Merzouga - 52°46' North 13°29' East - Music for Wax-Cylinders (Gruenrekorder)
In addition to being a small village in southern Morocco, Merzouga is the duo of Eva Pöpplein (composition, electronics) and Janko Hanushevsky (composition and prepared electric bass). I'd previously heard their "Mekong Morning Glory" a couple of years ago, which I liked pretty well though thought it was a little too picturesque. Here, they've conducted excavations into the wax cylinder collection of the Berlin Phonograph Archive, unearthing eleven samples recorded from 1906 to 1931in Hungary, Egypt, Tierra del Fuego, Yemen, Abyssinia, Bali, Samoa, Switzerland, Mexico and China, weaving them into a kind of variegated rug augmented by subtle additions of their own. The recordings have inherent interest of their own, of course, and are presented more or less sequentially, always accompanied by varying degrees of cylinder hiss and scratch. Sometimes the contemporary additions (or, at least, what I perceive them to be; I'm not always sure) fit in beautifully, other times, I'd have preferred to hear the old recordings unaccompanied.

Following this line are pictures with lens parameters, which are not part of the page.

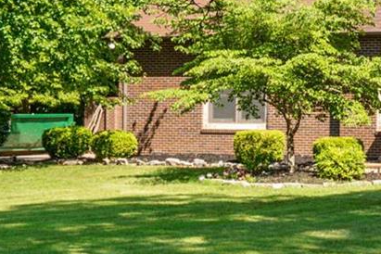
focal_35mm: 140
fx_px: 1482
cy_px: 95
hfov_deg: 13.4
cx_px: 649
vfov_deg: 9.8
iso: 400
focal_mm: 18
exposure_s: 1/160
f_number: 8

But those ancient sounds, all of which are music-realted, are so fascinating--there's an example of the well-known Ramayana Monkey Chant, but all else was unknown territory for me--that it's quite easy to simply listen to the steady flow of them amidst the rapid, material "noise" of the wax and have a grand time doing so.

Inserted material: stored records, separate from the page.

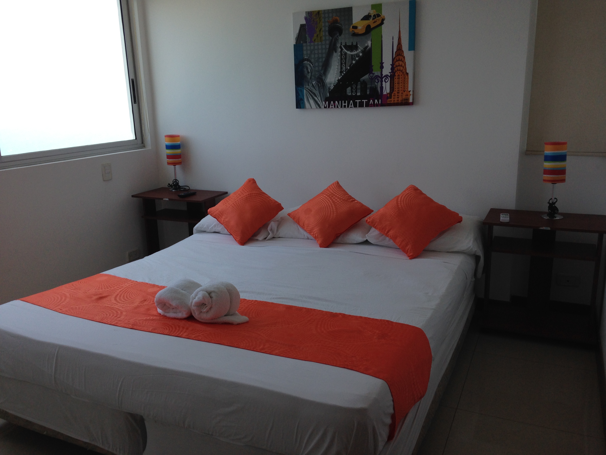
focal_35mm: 33
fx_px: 578
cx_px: 303
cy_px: 228
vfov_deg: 42.9
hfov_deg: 55.4
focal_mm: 4.12
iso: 50
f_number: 2.4
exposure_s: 1/350
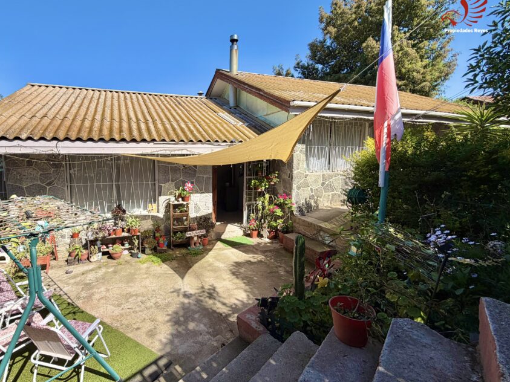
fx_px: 250
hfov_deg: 90.1
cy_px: 180
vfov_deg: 74.6
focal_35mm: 17
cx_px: 208
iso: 25
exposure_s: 1/750
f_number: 2.2
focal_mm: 2.22
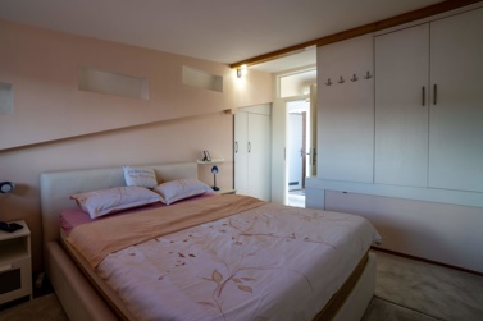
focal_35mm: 17
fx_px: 228
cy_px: 152
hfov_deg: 93.0
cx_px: 218
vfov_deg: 70.3
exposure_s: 1
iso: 100
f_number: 11
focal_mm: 10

Thursday, January 02, 2014
Tarab - atrata (Unfathomless)
A 34-minute excursion investigating the sound properties of vacant lots and nearby areas in North Melbourne, Australia and a typically worthwhile one from Tarab, whose work I've enjoyed since fist hearing his "surface drift" almost ten years ago. Suitably bleak, ranging from a dry, sandy beginning, rising in periodic crests of harsh mixtures of treated footsteps, oceans of insects and birds, dopplering vehicles and, it seems, an enormous supply of other sounds, whipped into vortices of noise. Dryness seems like the operative word for the first half of the work, abetted by deep, booming resonance. I'm intrigued by how hard a time I often have distinguishing between fire and water sounds on field recordings (if not informed one way or the other). I was confused once again for a few minutes here until the liquid nature became apparent (and after confirming that Tarab mentions a creek in his description). These somewhat placid sounds are soon overturned by a roar, possibly the same water cascading through a sheet metal lined, container, I've no idea. Dogs bark in the distance while up close it sounds like people pawing through garbage. It ends with dry steps.
Another strong effort form Tarab, good stuff.

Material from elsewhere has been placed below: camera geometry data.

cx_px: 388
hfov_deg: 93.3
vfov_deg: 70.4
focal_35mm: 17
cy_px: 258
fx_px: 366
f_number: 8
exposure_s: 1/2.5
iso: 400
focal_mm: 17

James Wyness - stultifera navis (Mystery Sea)
Wyness conjures up a more pastoral (if somewhat gothic) scene, though cloaked in mist and vapor. Technological sources are utilized but are embedded within the dark echoes and drips. (I admit to assuming the title referred to flora of some sort, not the satire known as The Ship of Fools!) It's one of those processed field recordings that's too wooly and amorphous for my taste, the billowy echoes, drips and muffled clanks combining into a kind of white noise that doesn't quite hold my interest. I kept thinking of the bejeweled grottoes painted by Moreau, attractive at first glance but not yielding more at closer inspection. There's a good deal going on here but it seems to sit still more than flow for its 26 minutes, perhaps Wyness' intention, but I wanted more movement and greater sound differentiation. Your Stygian voyage may vary.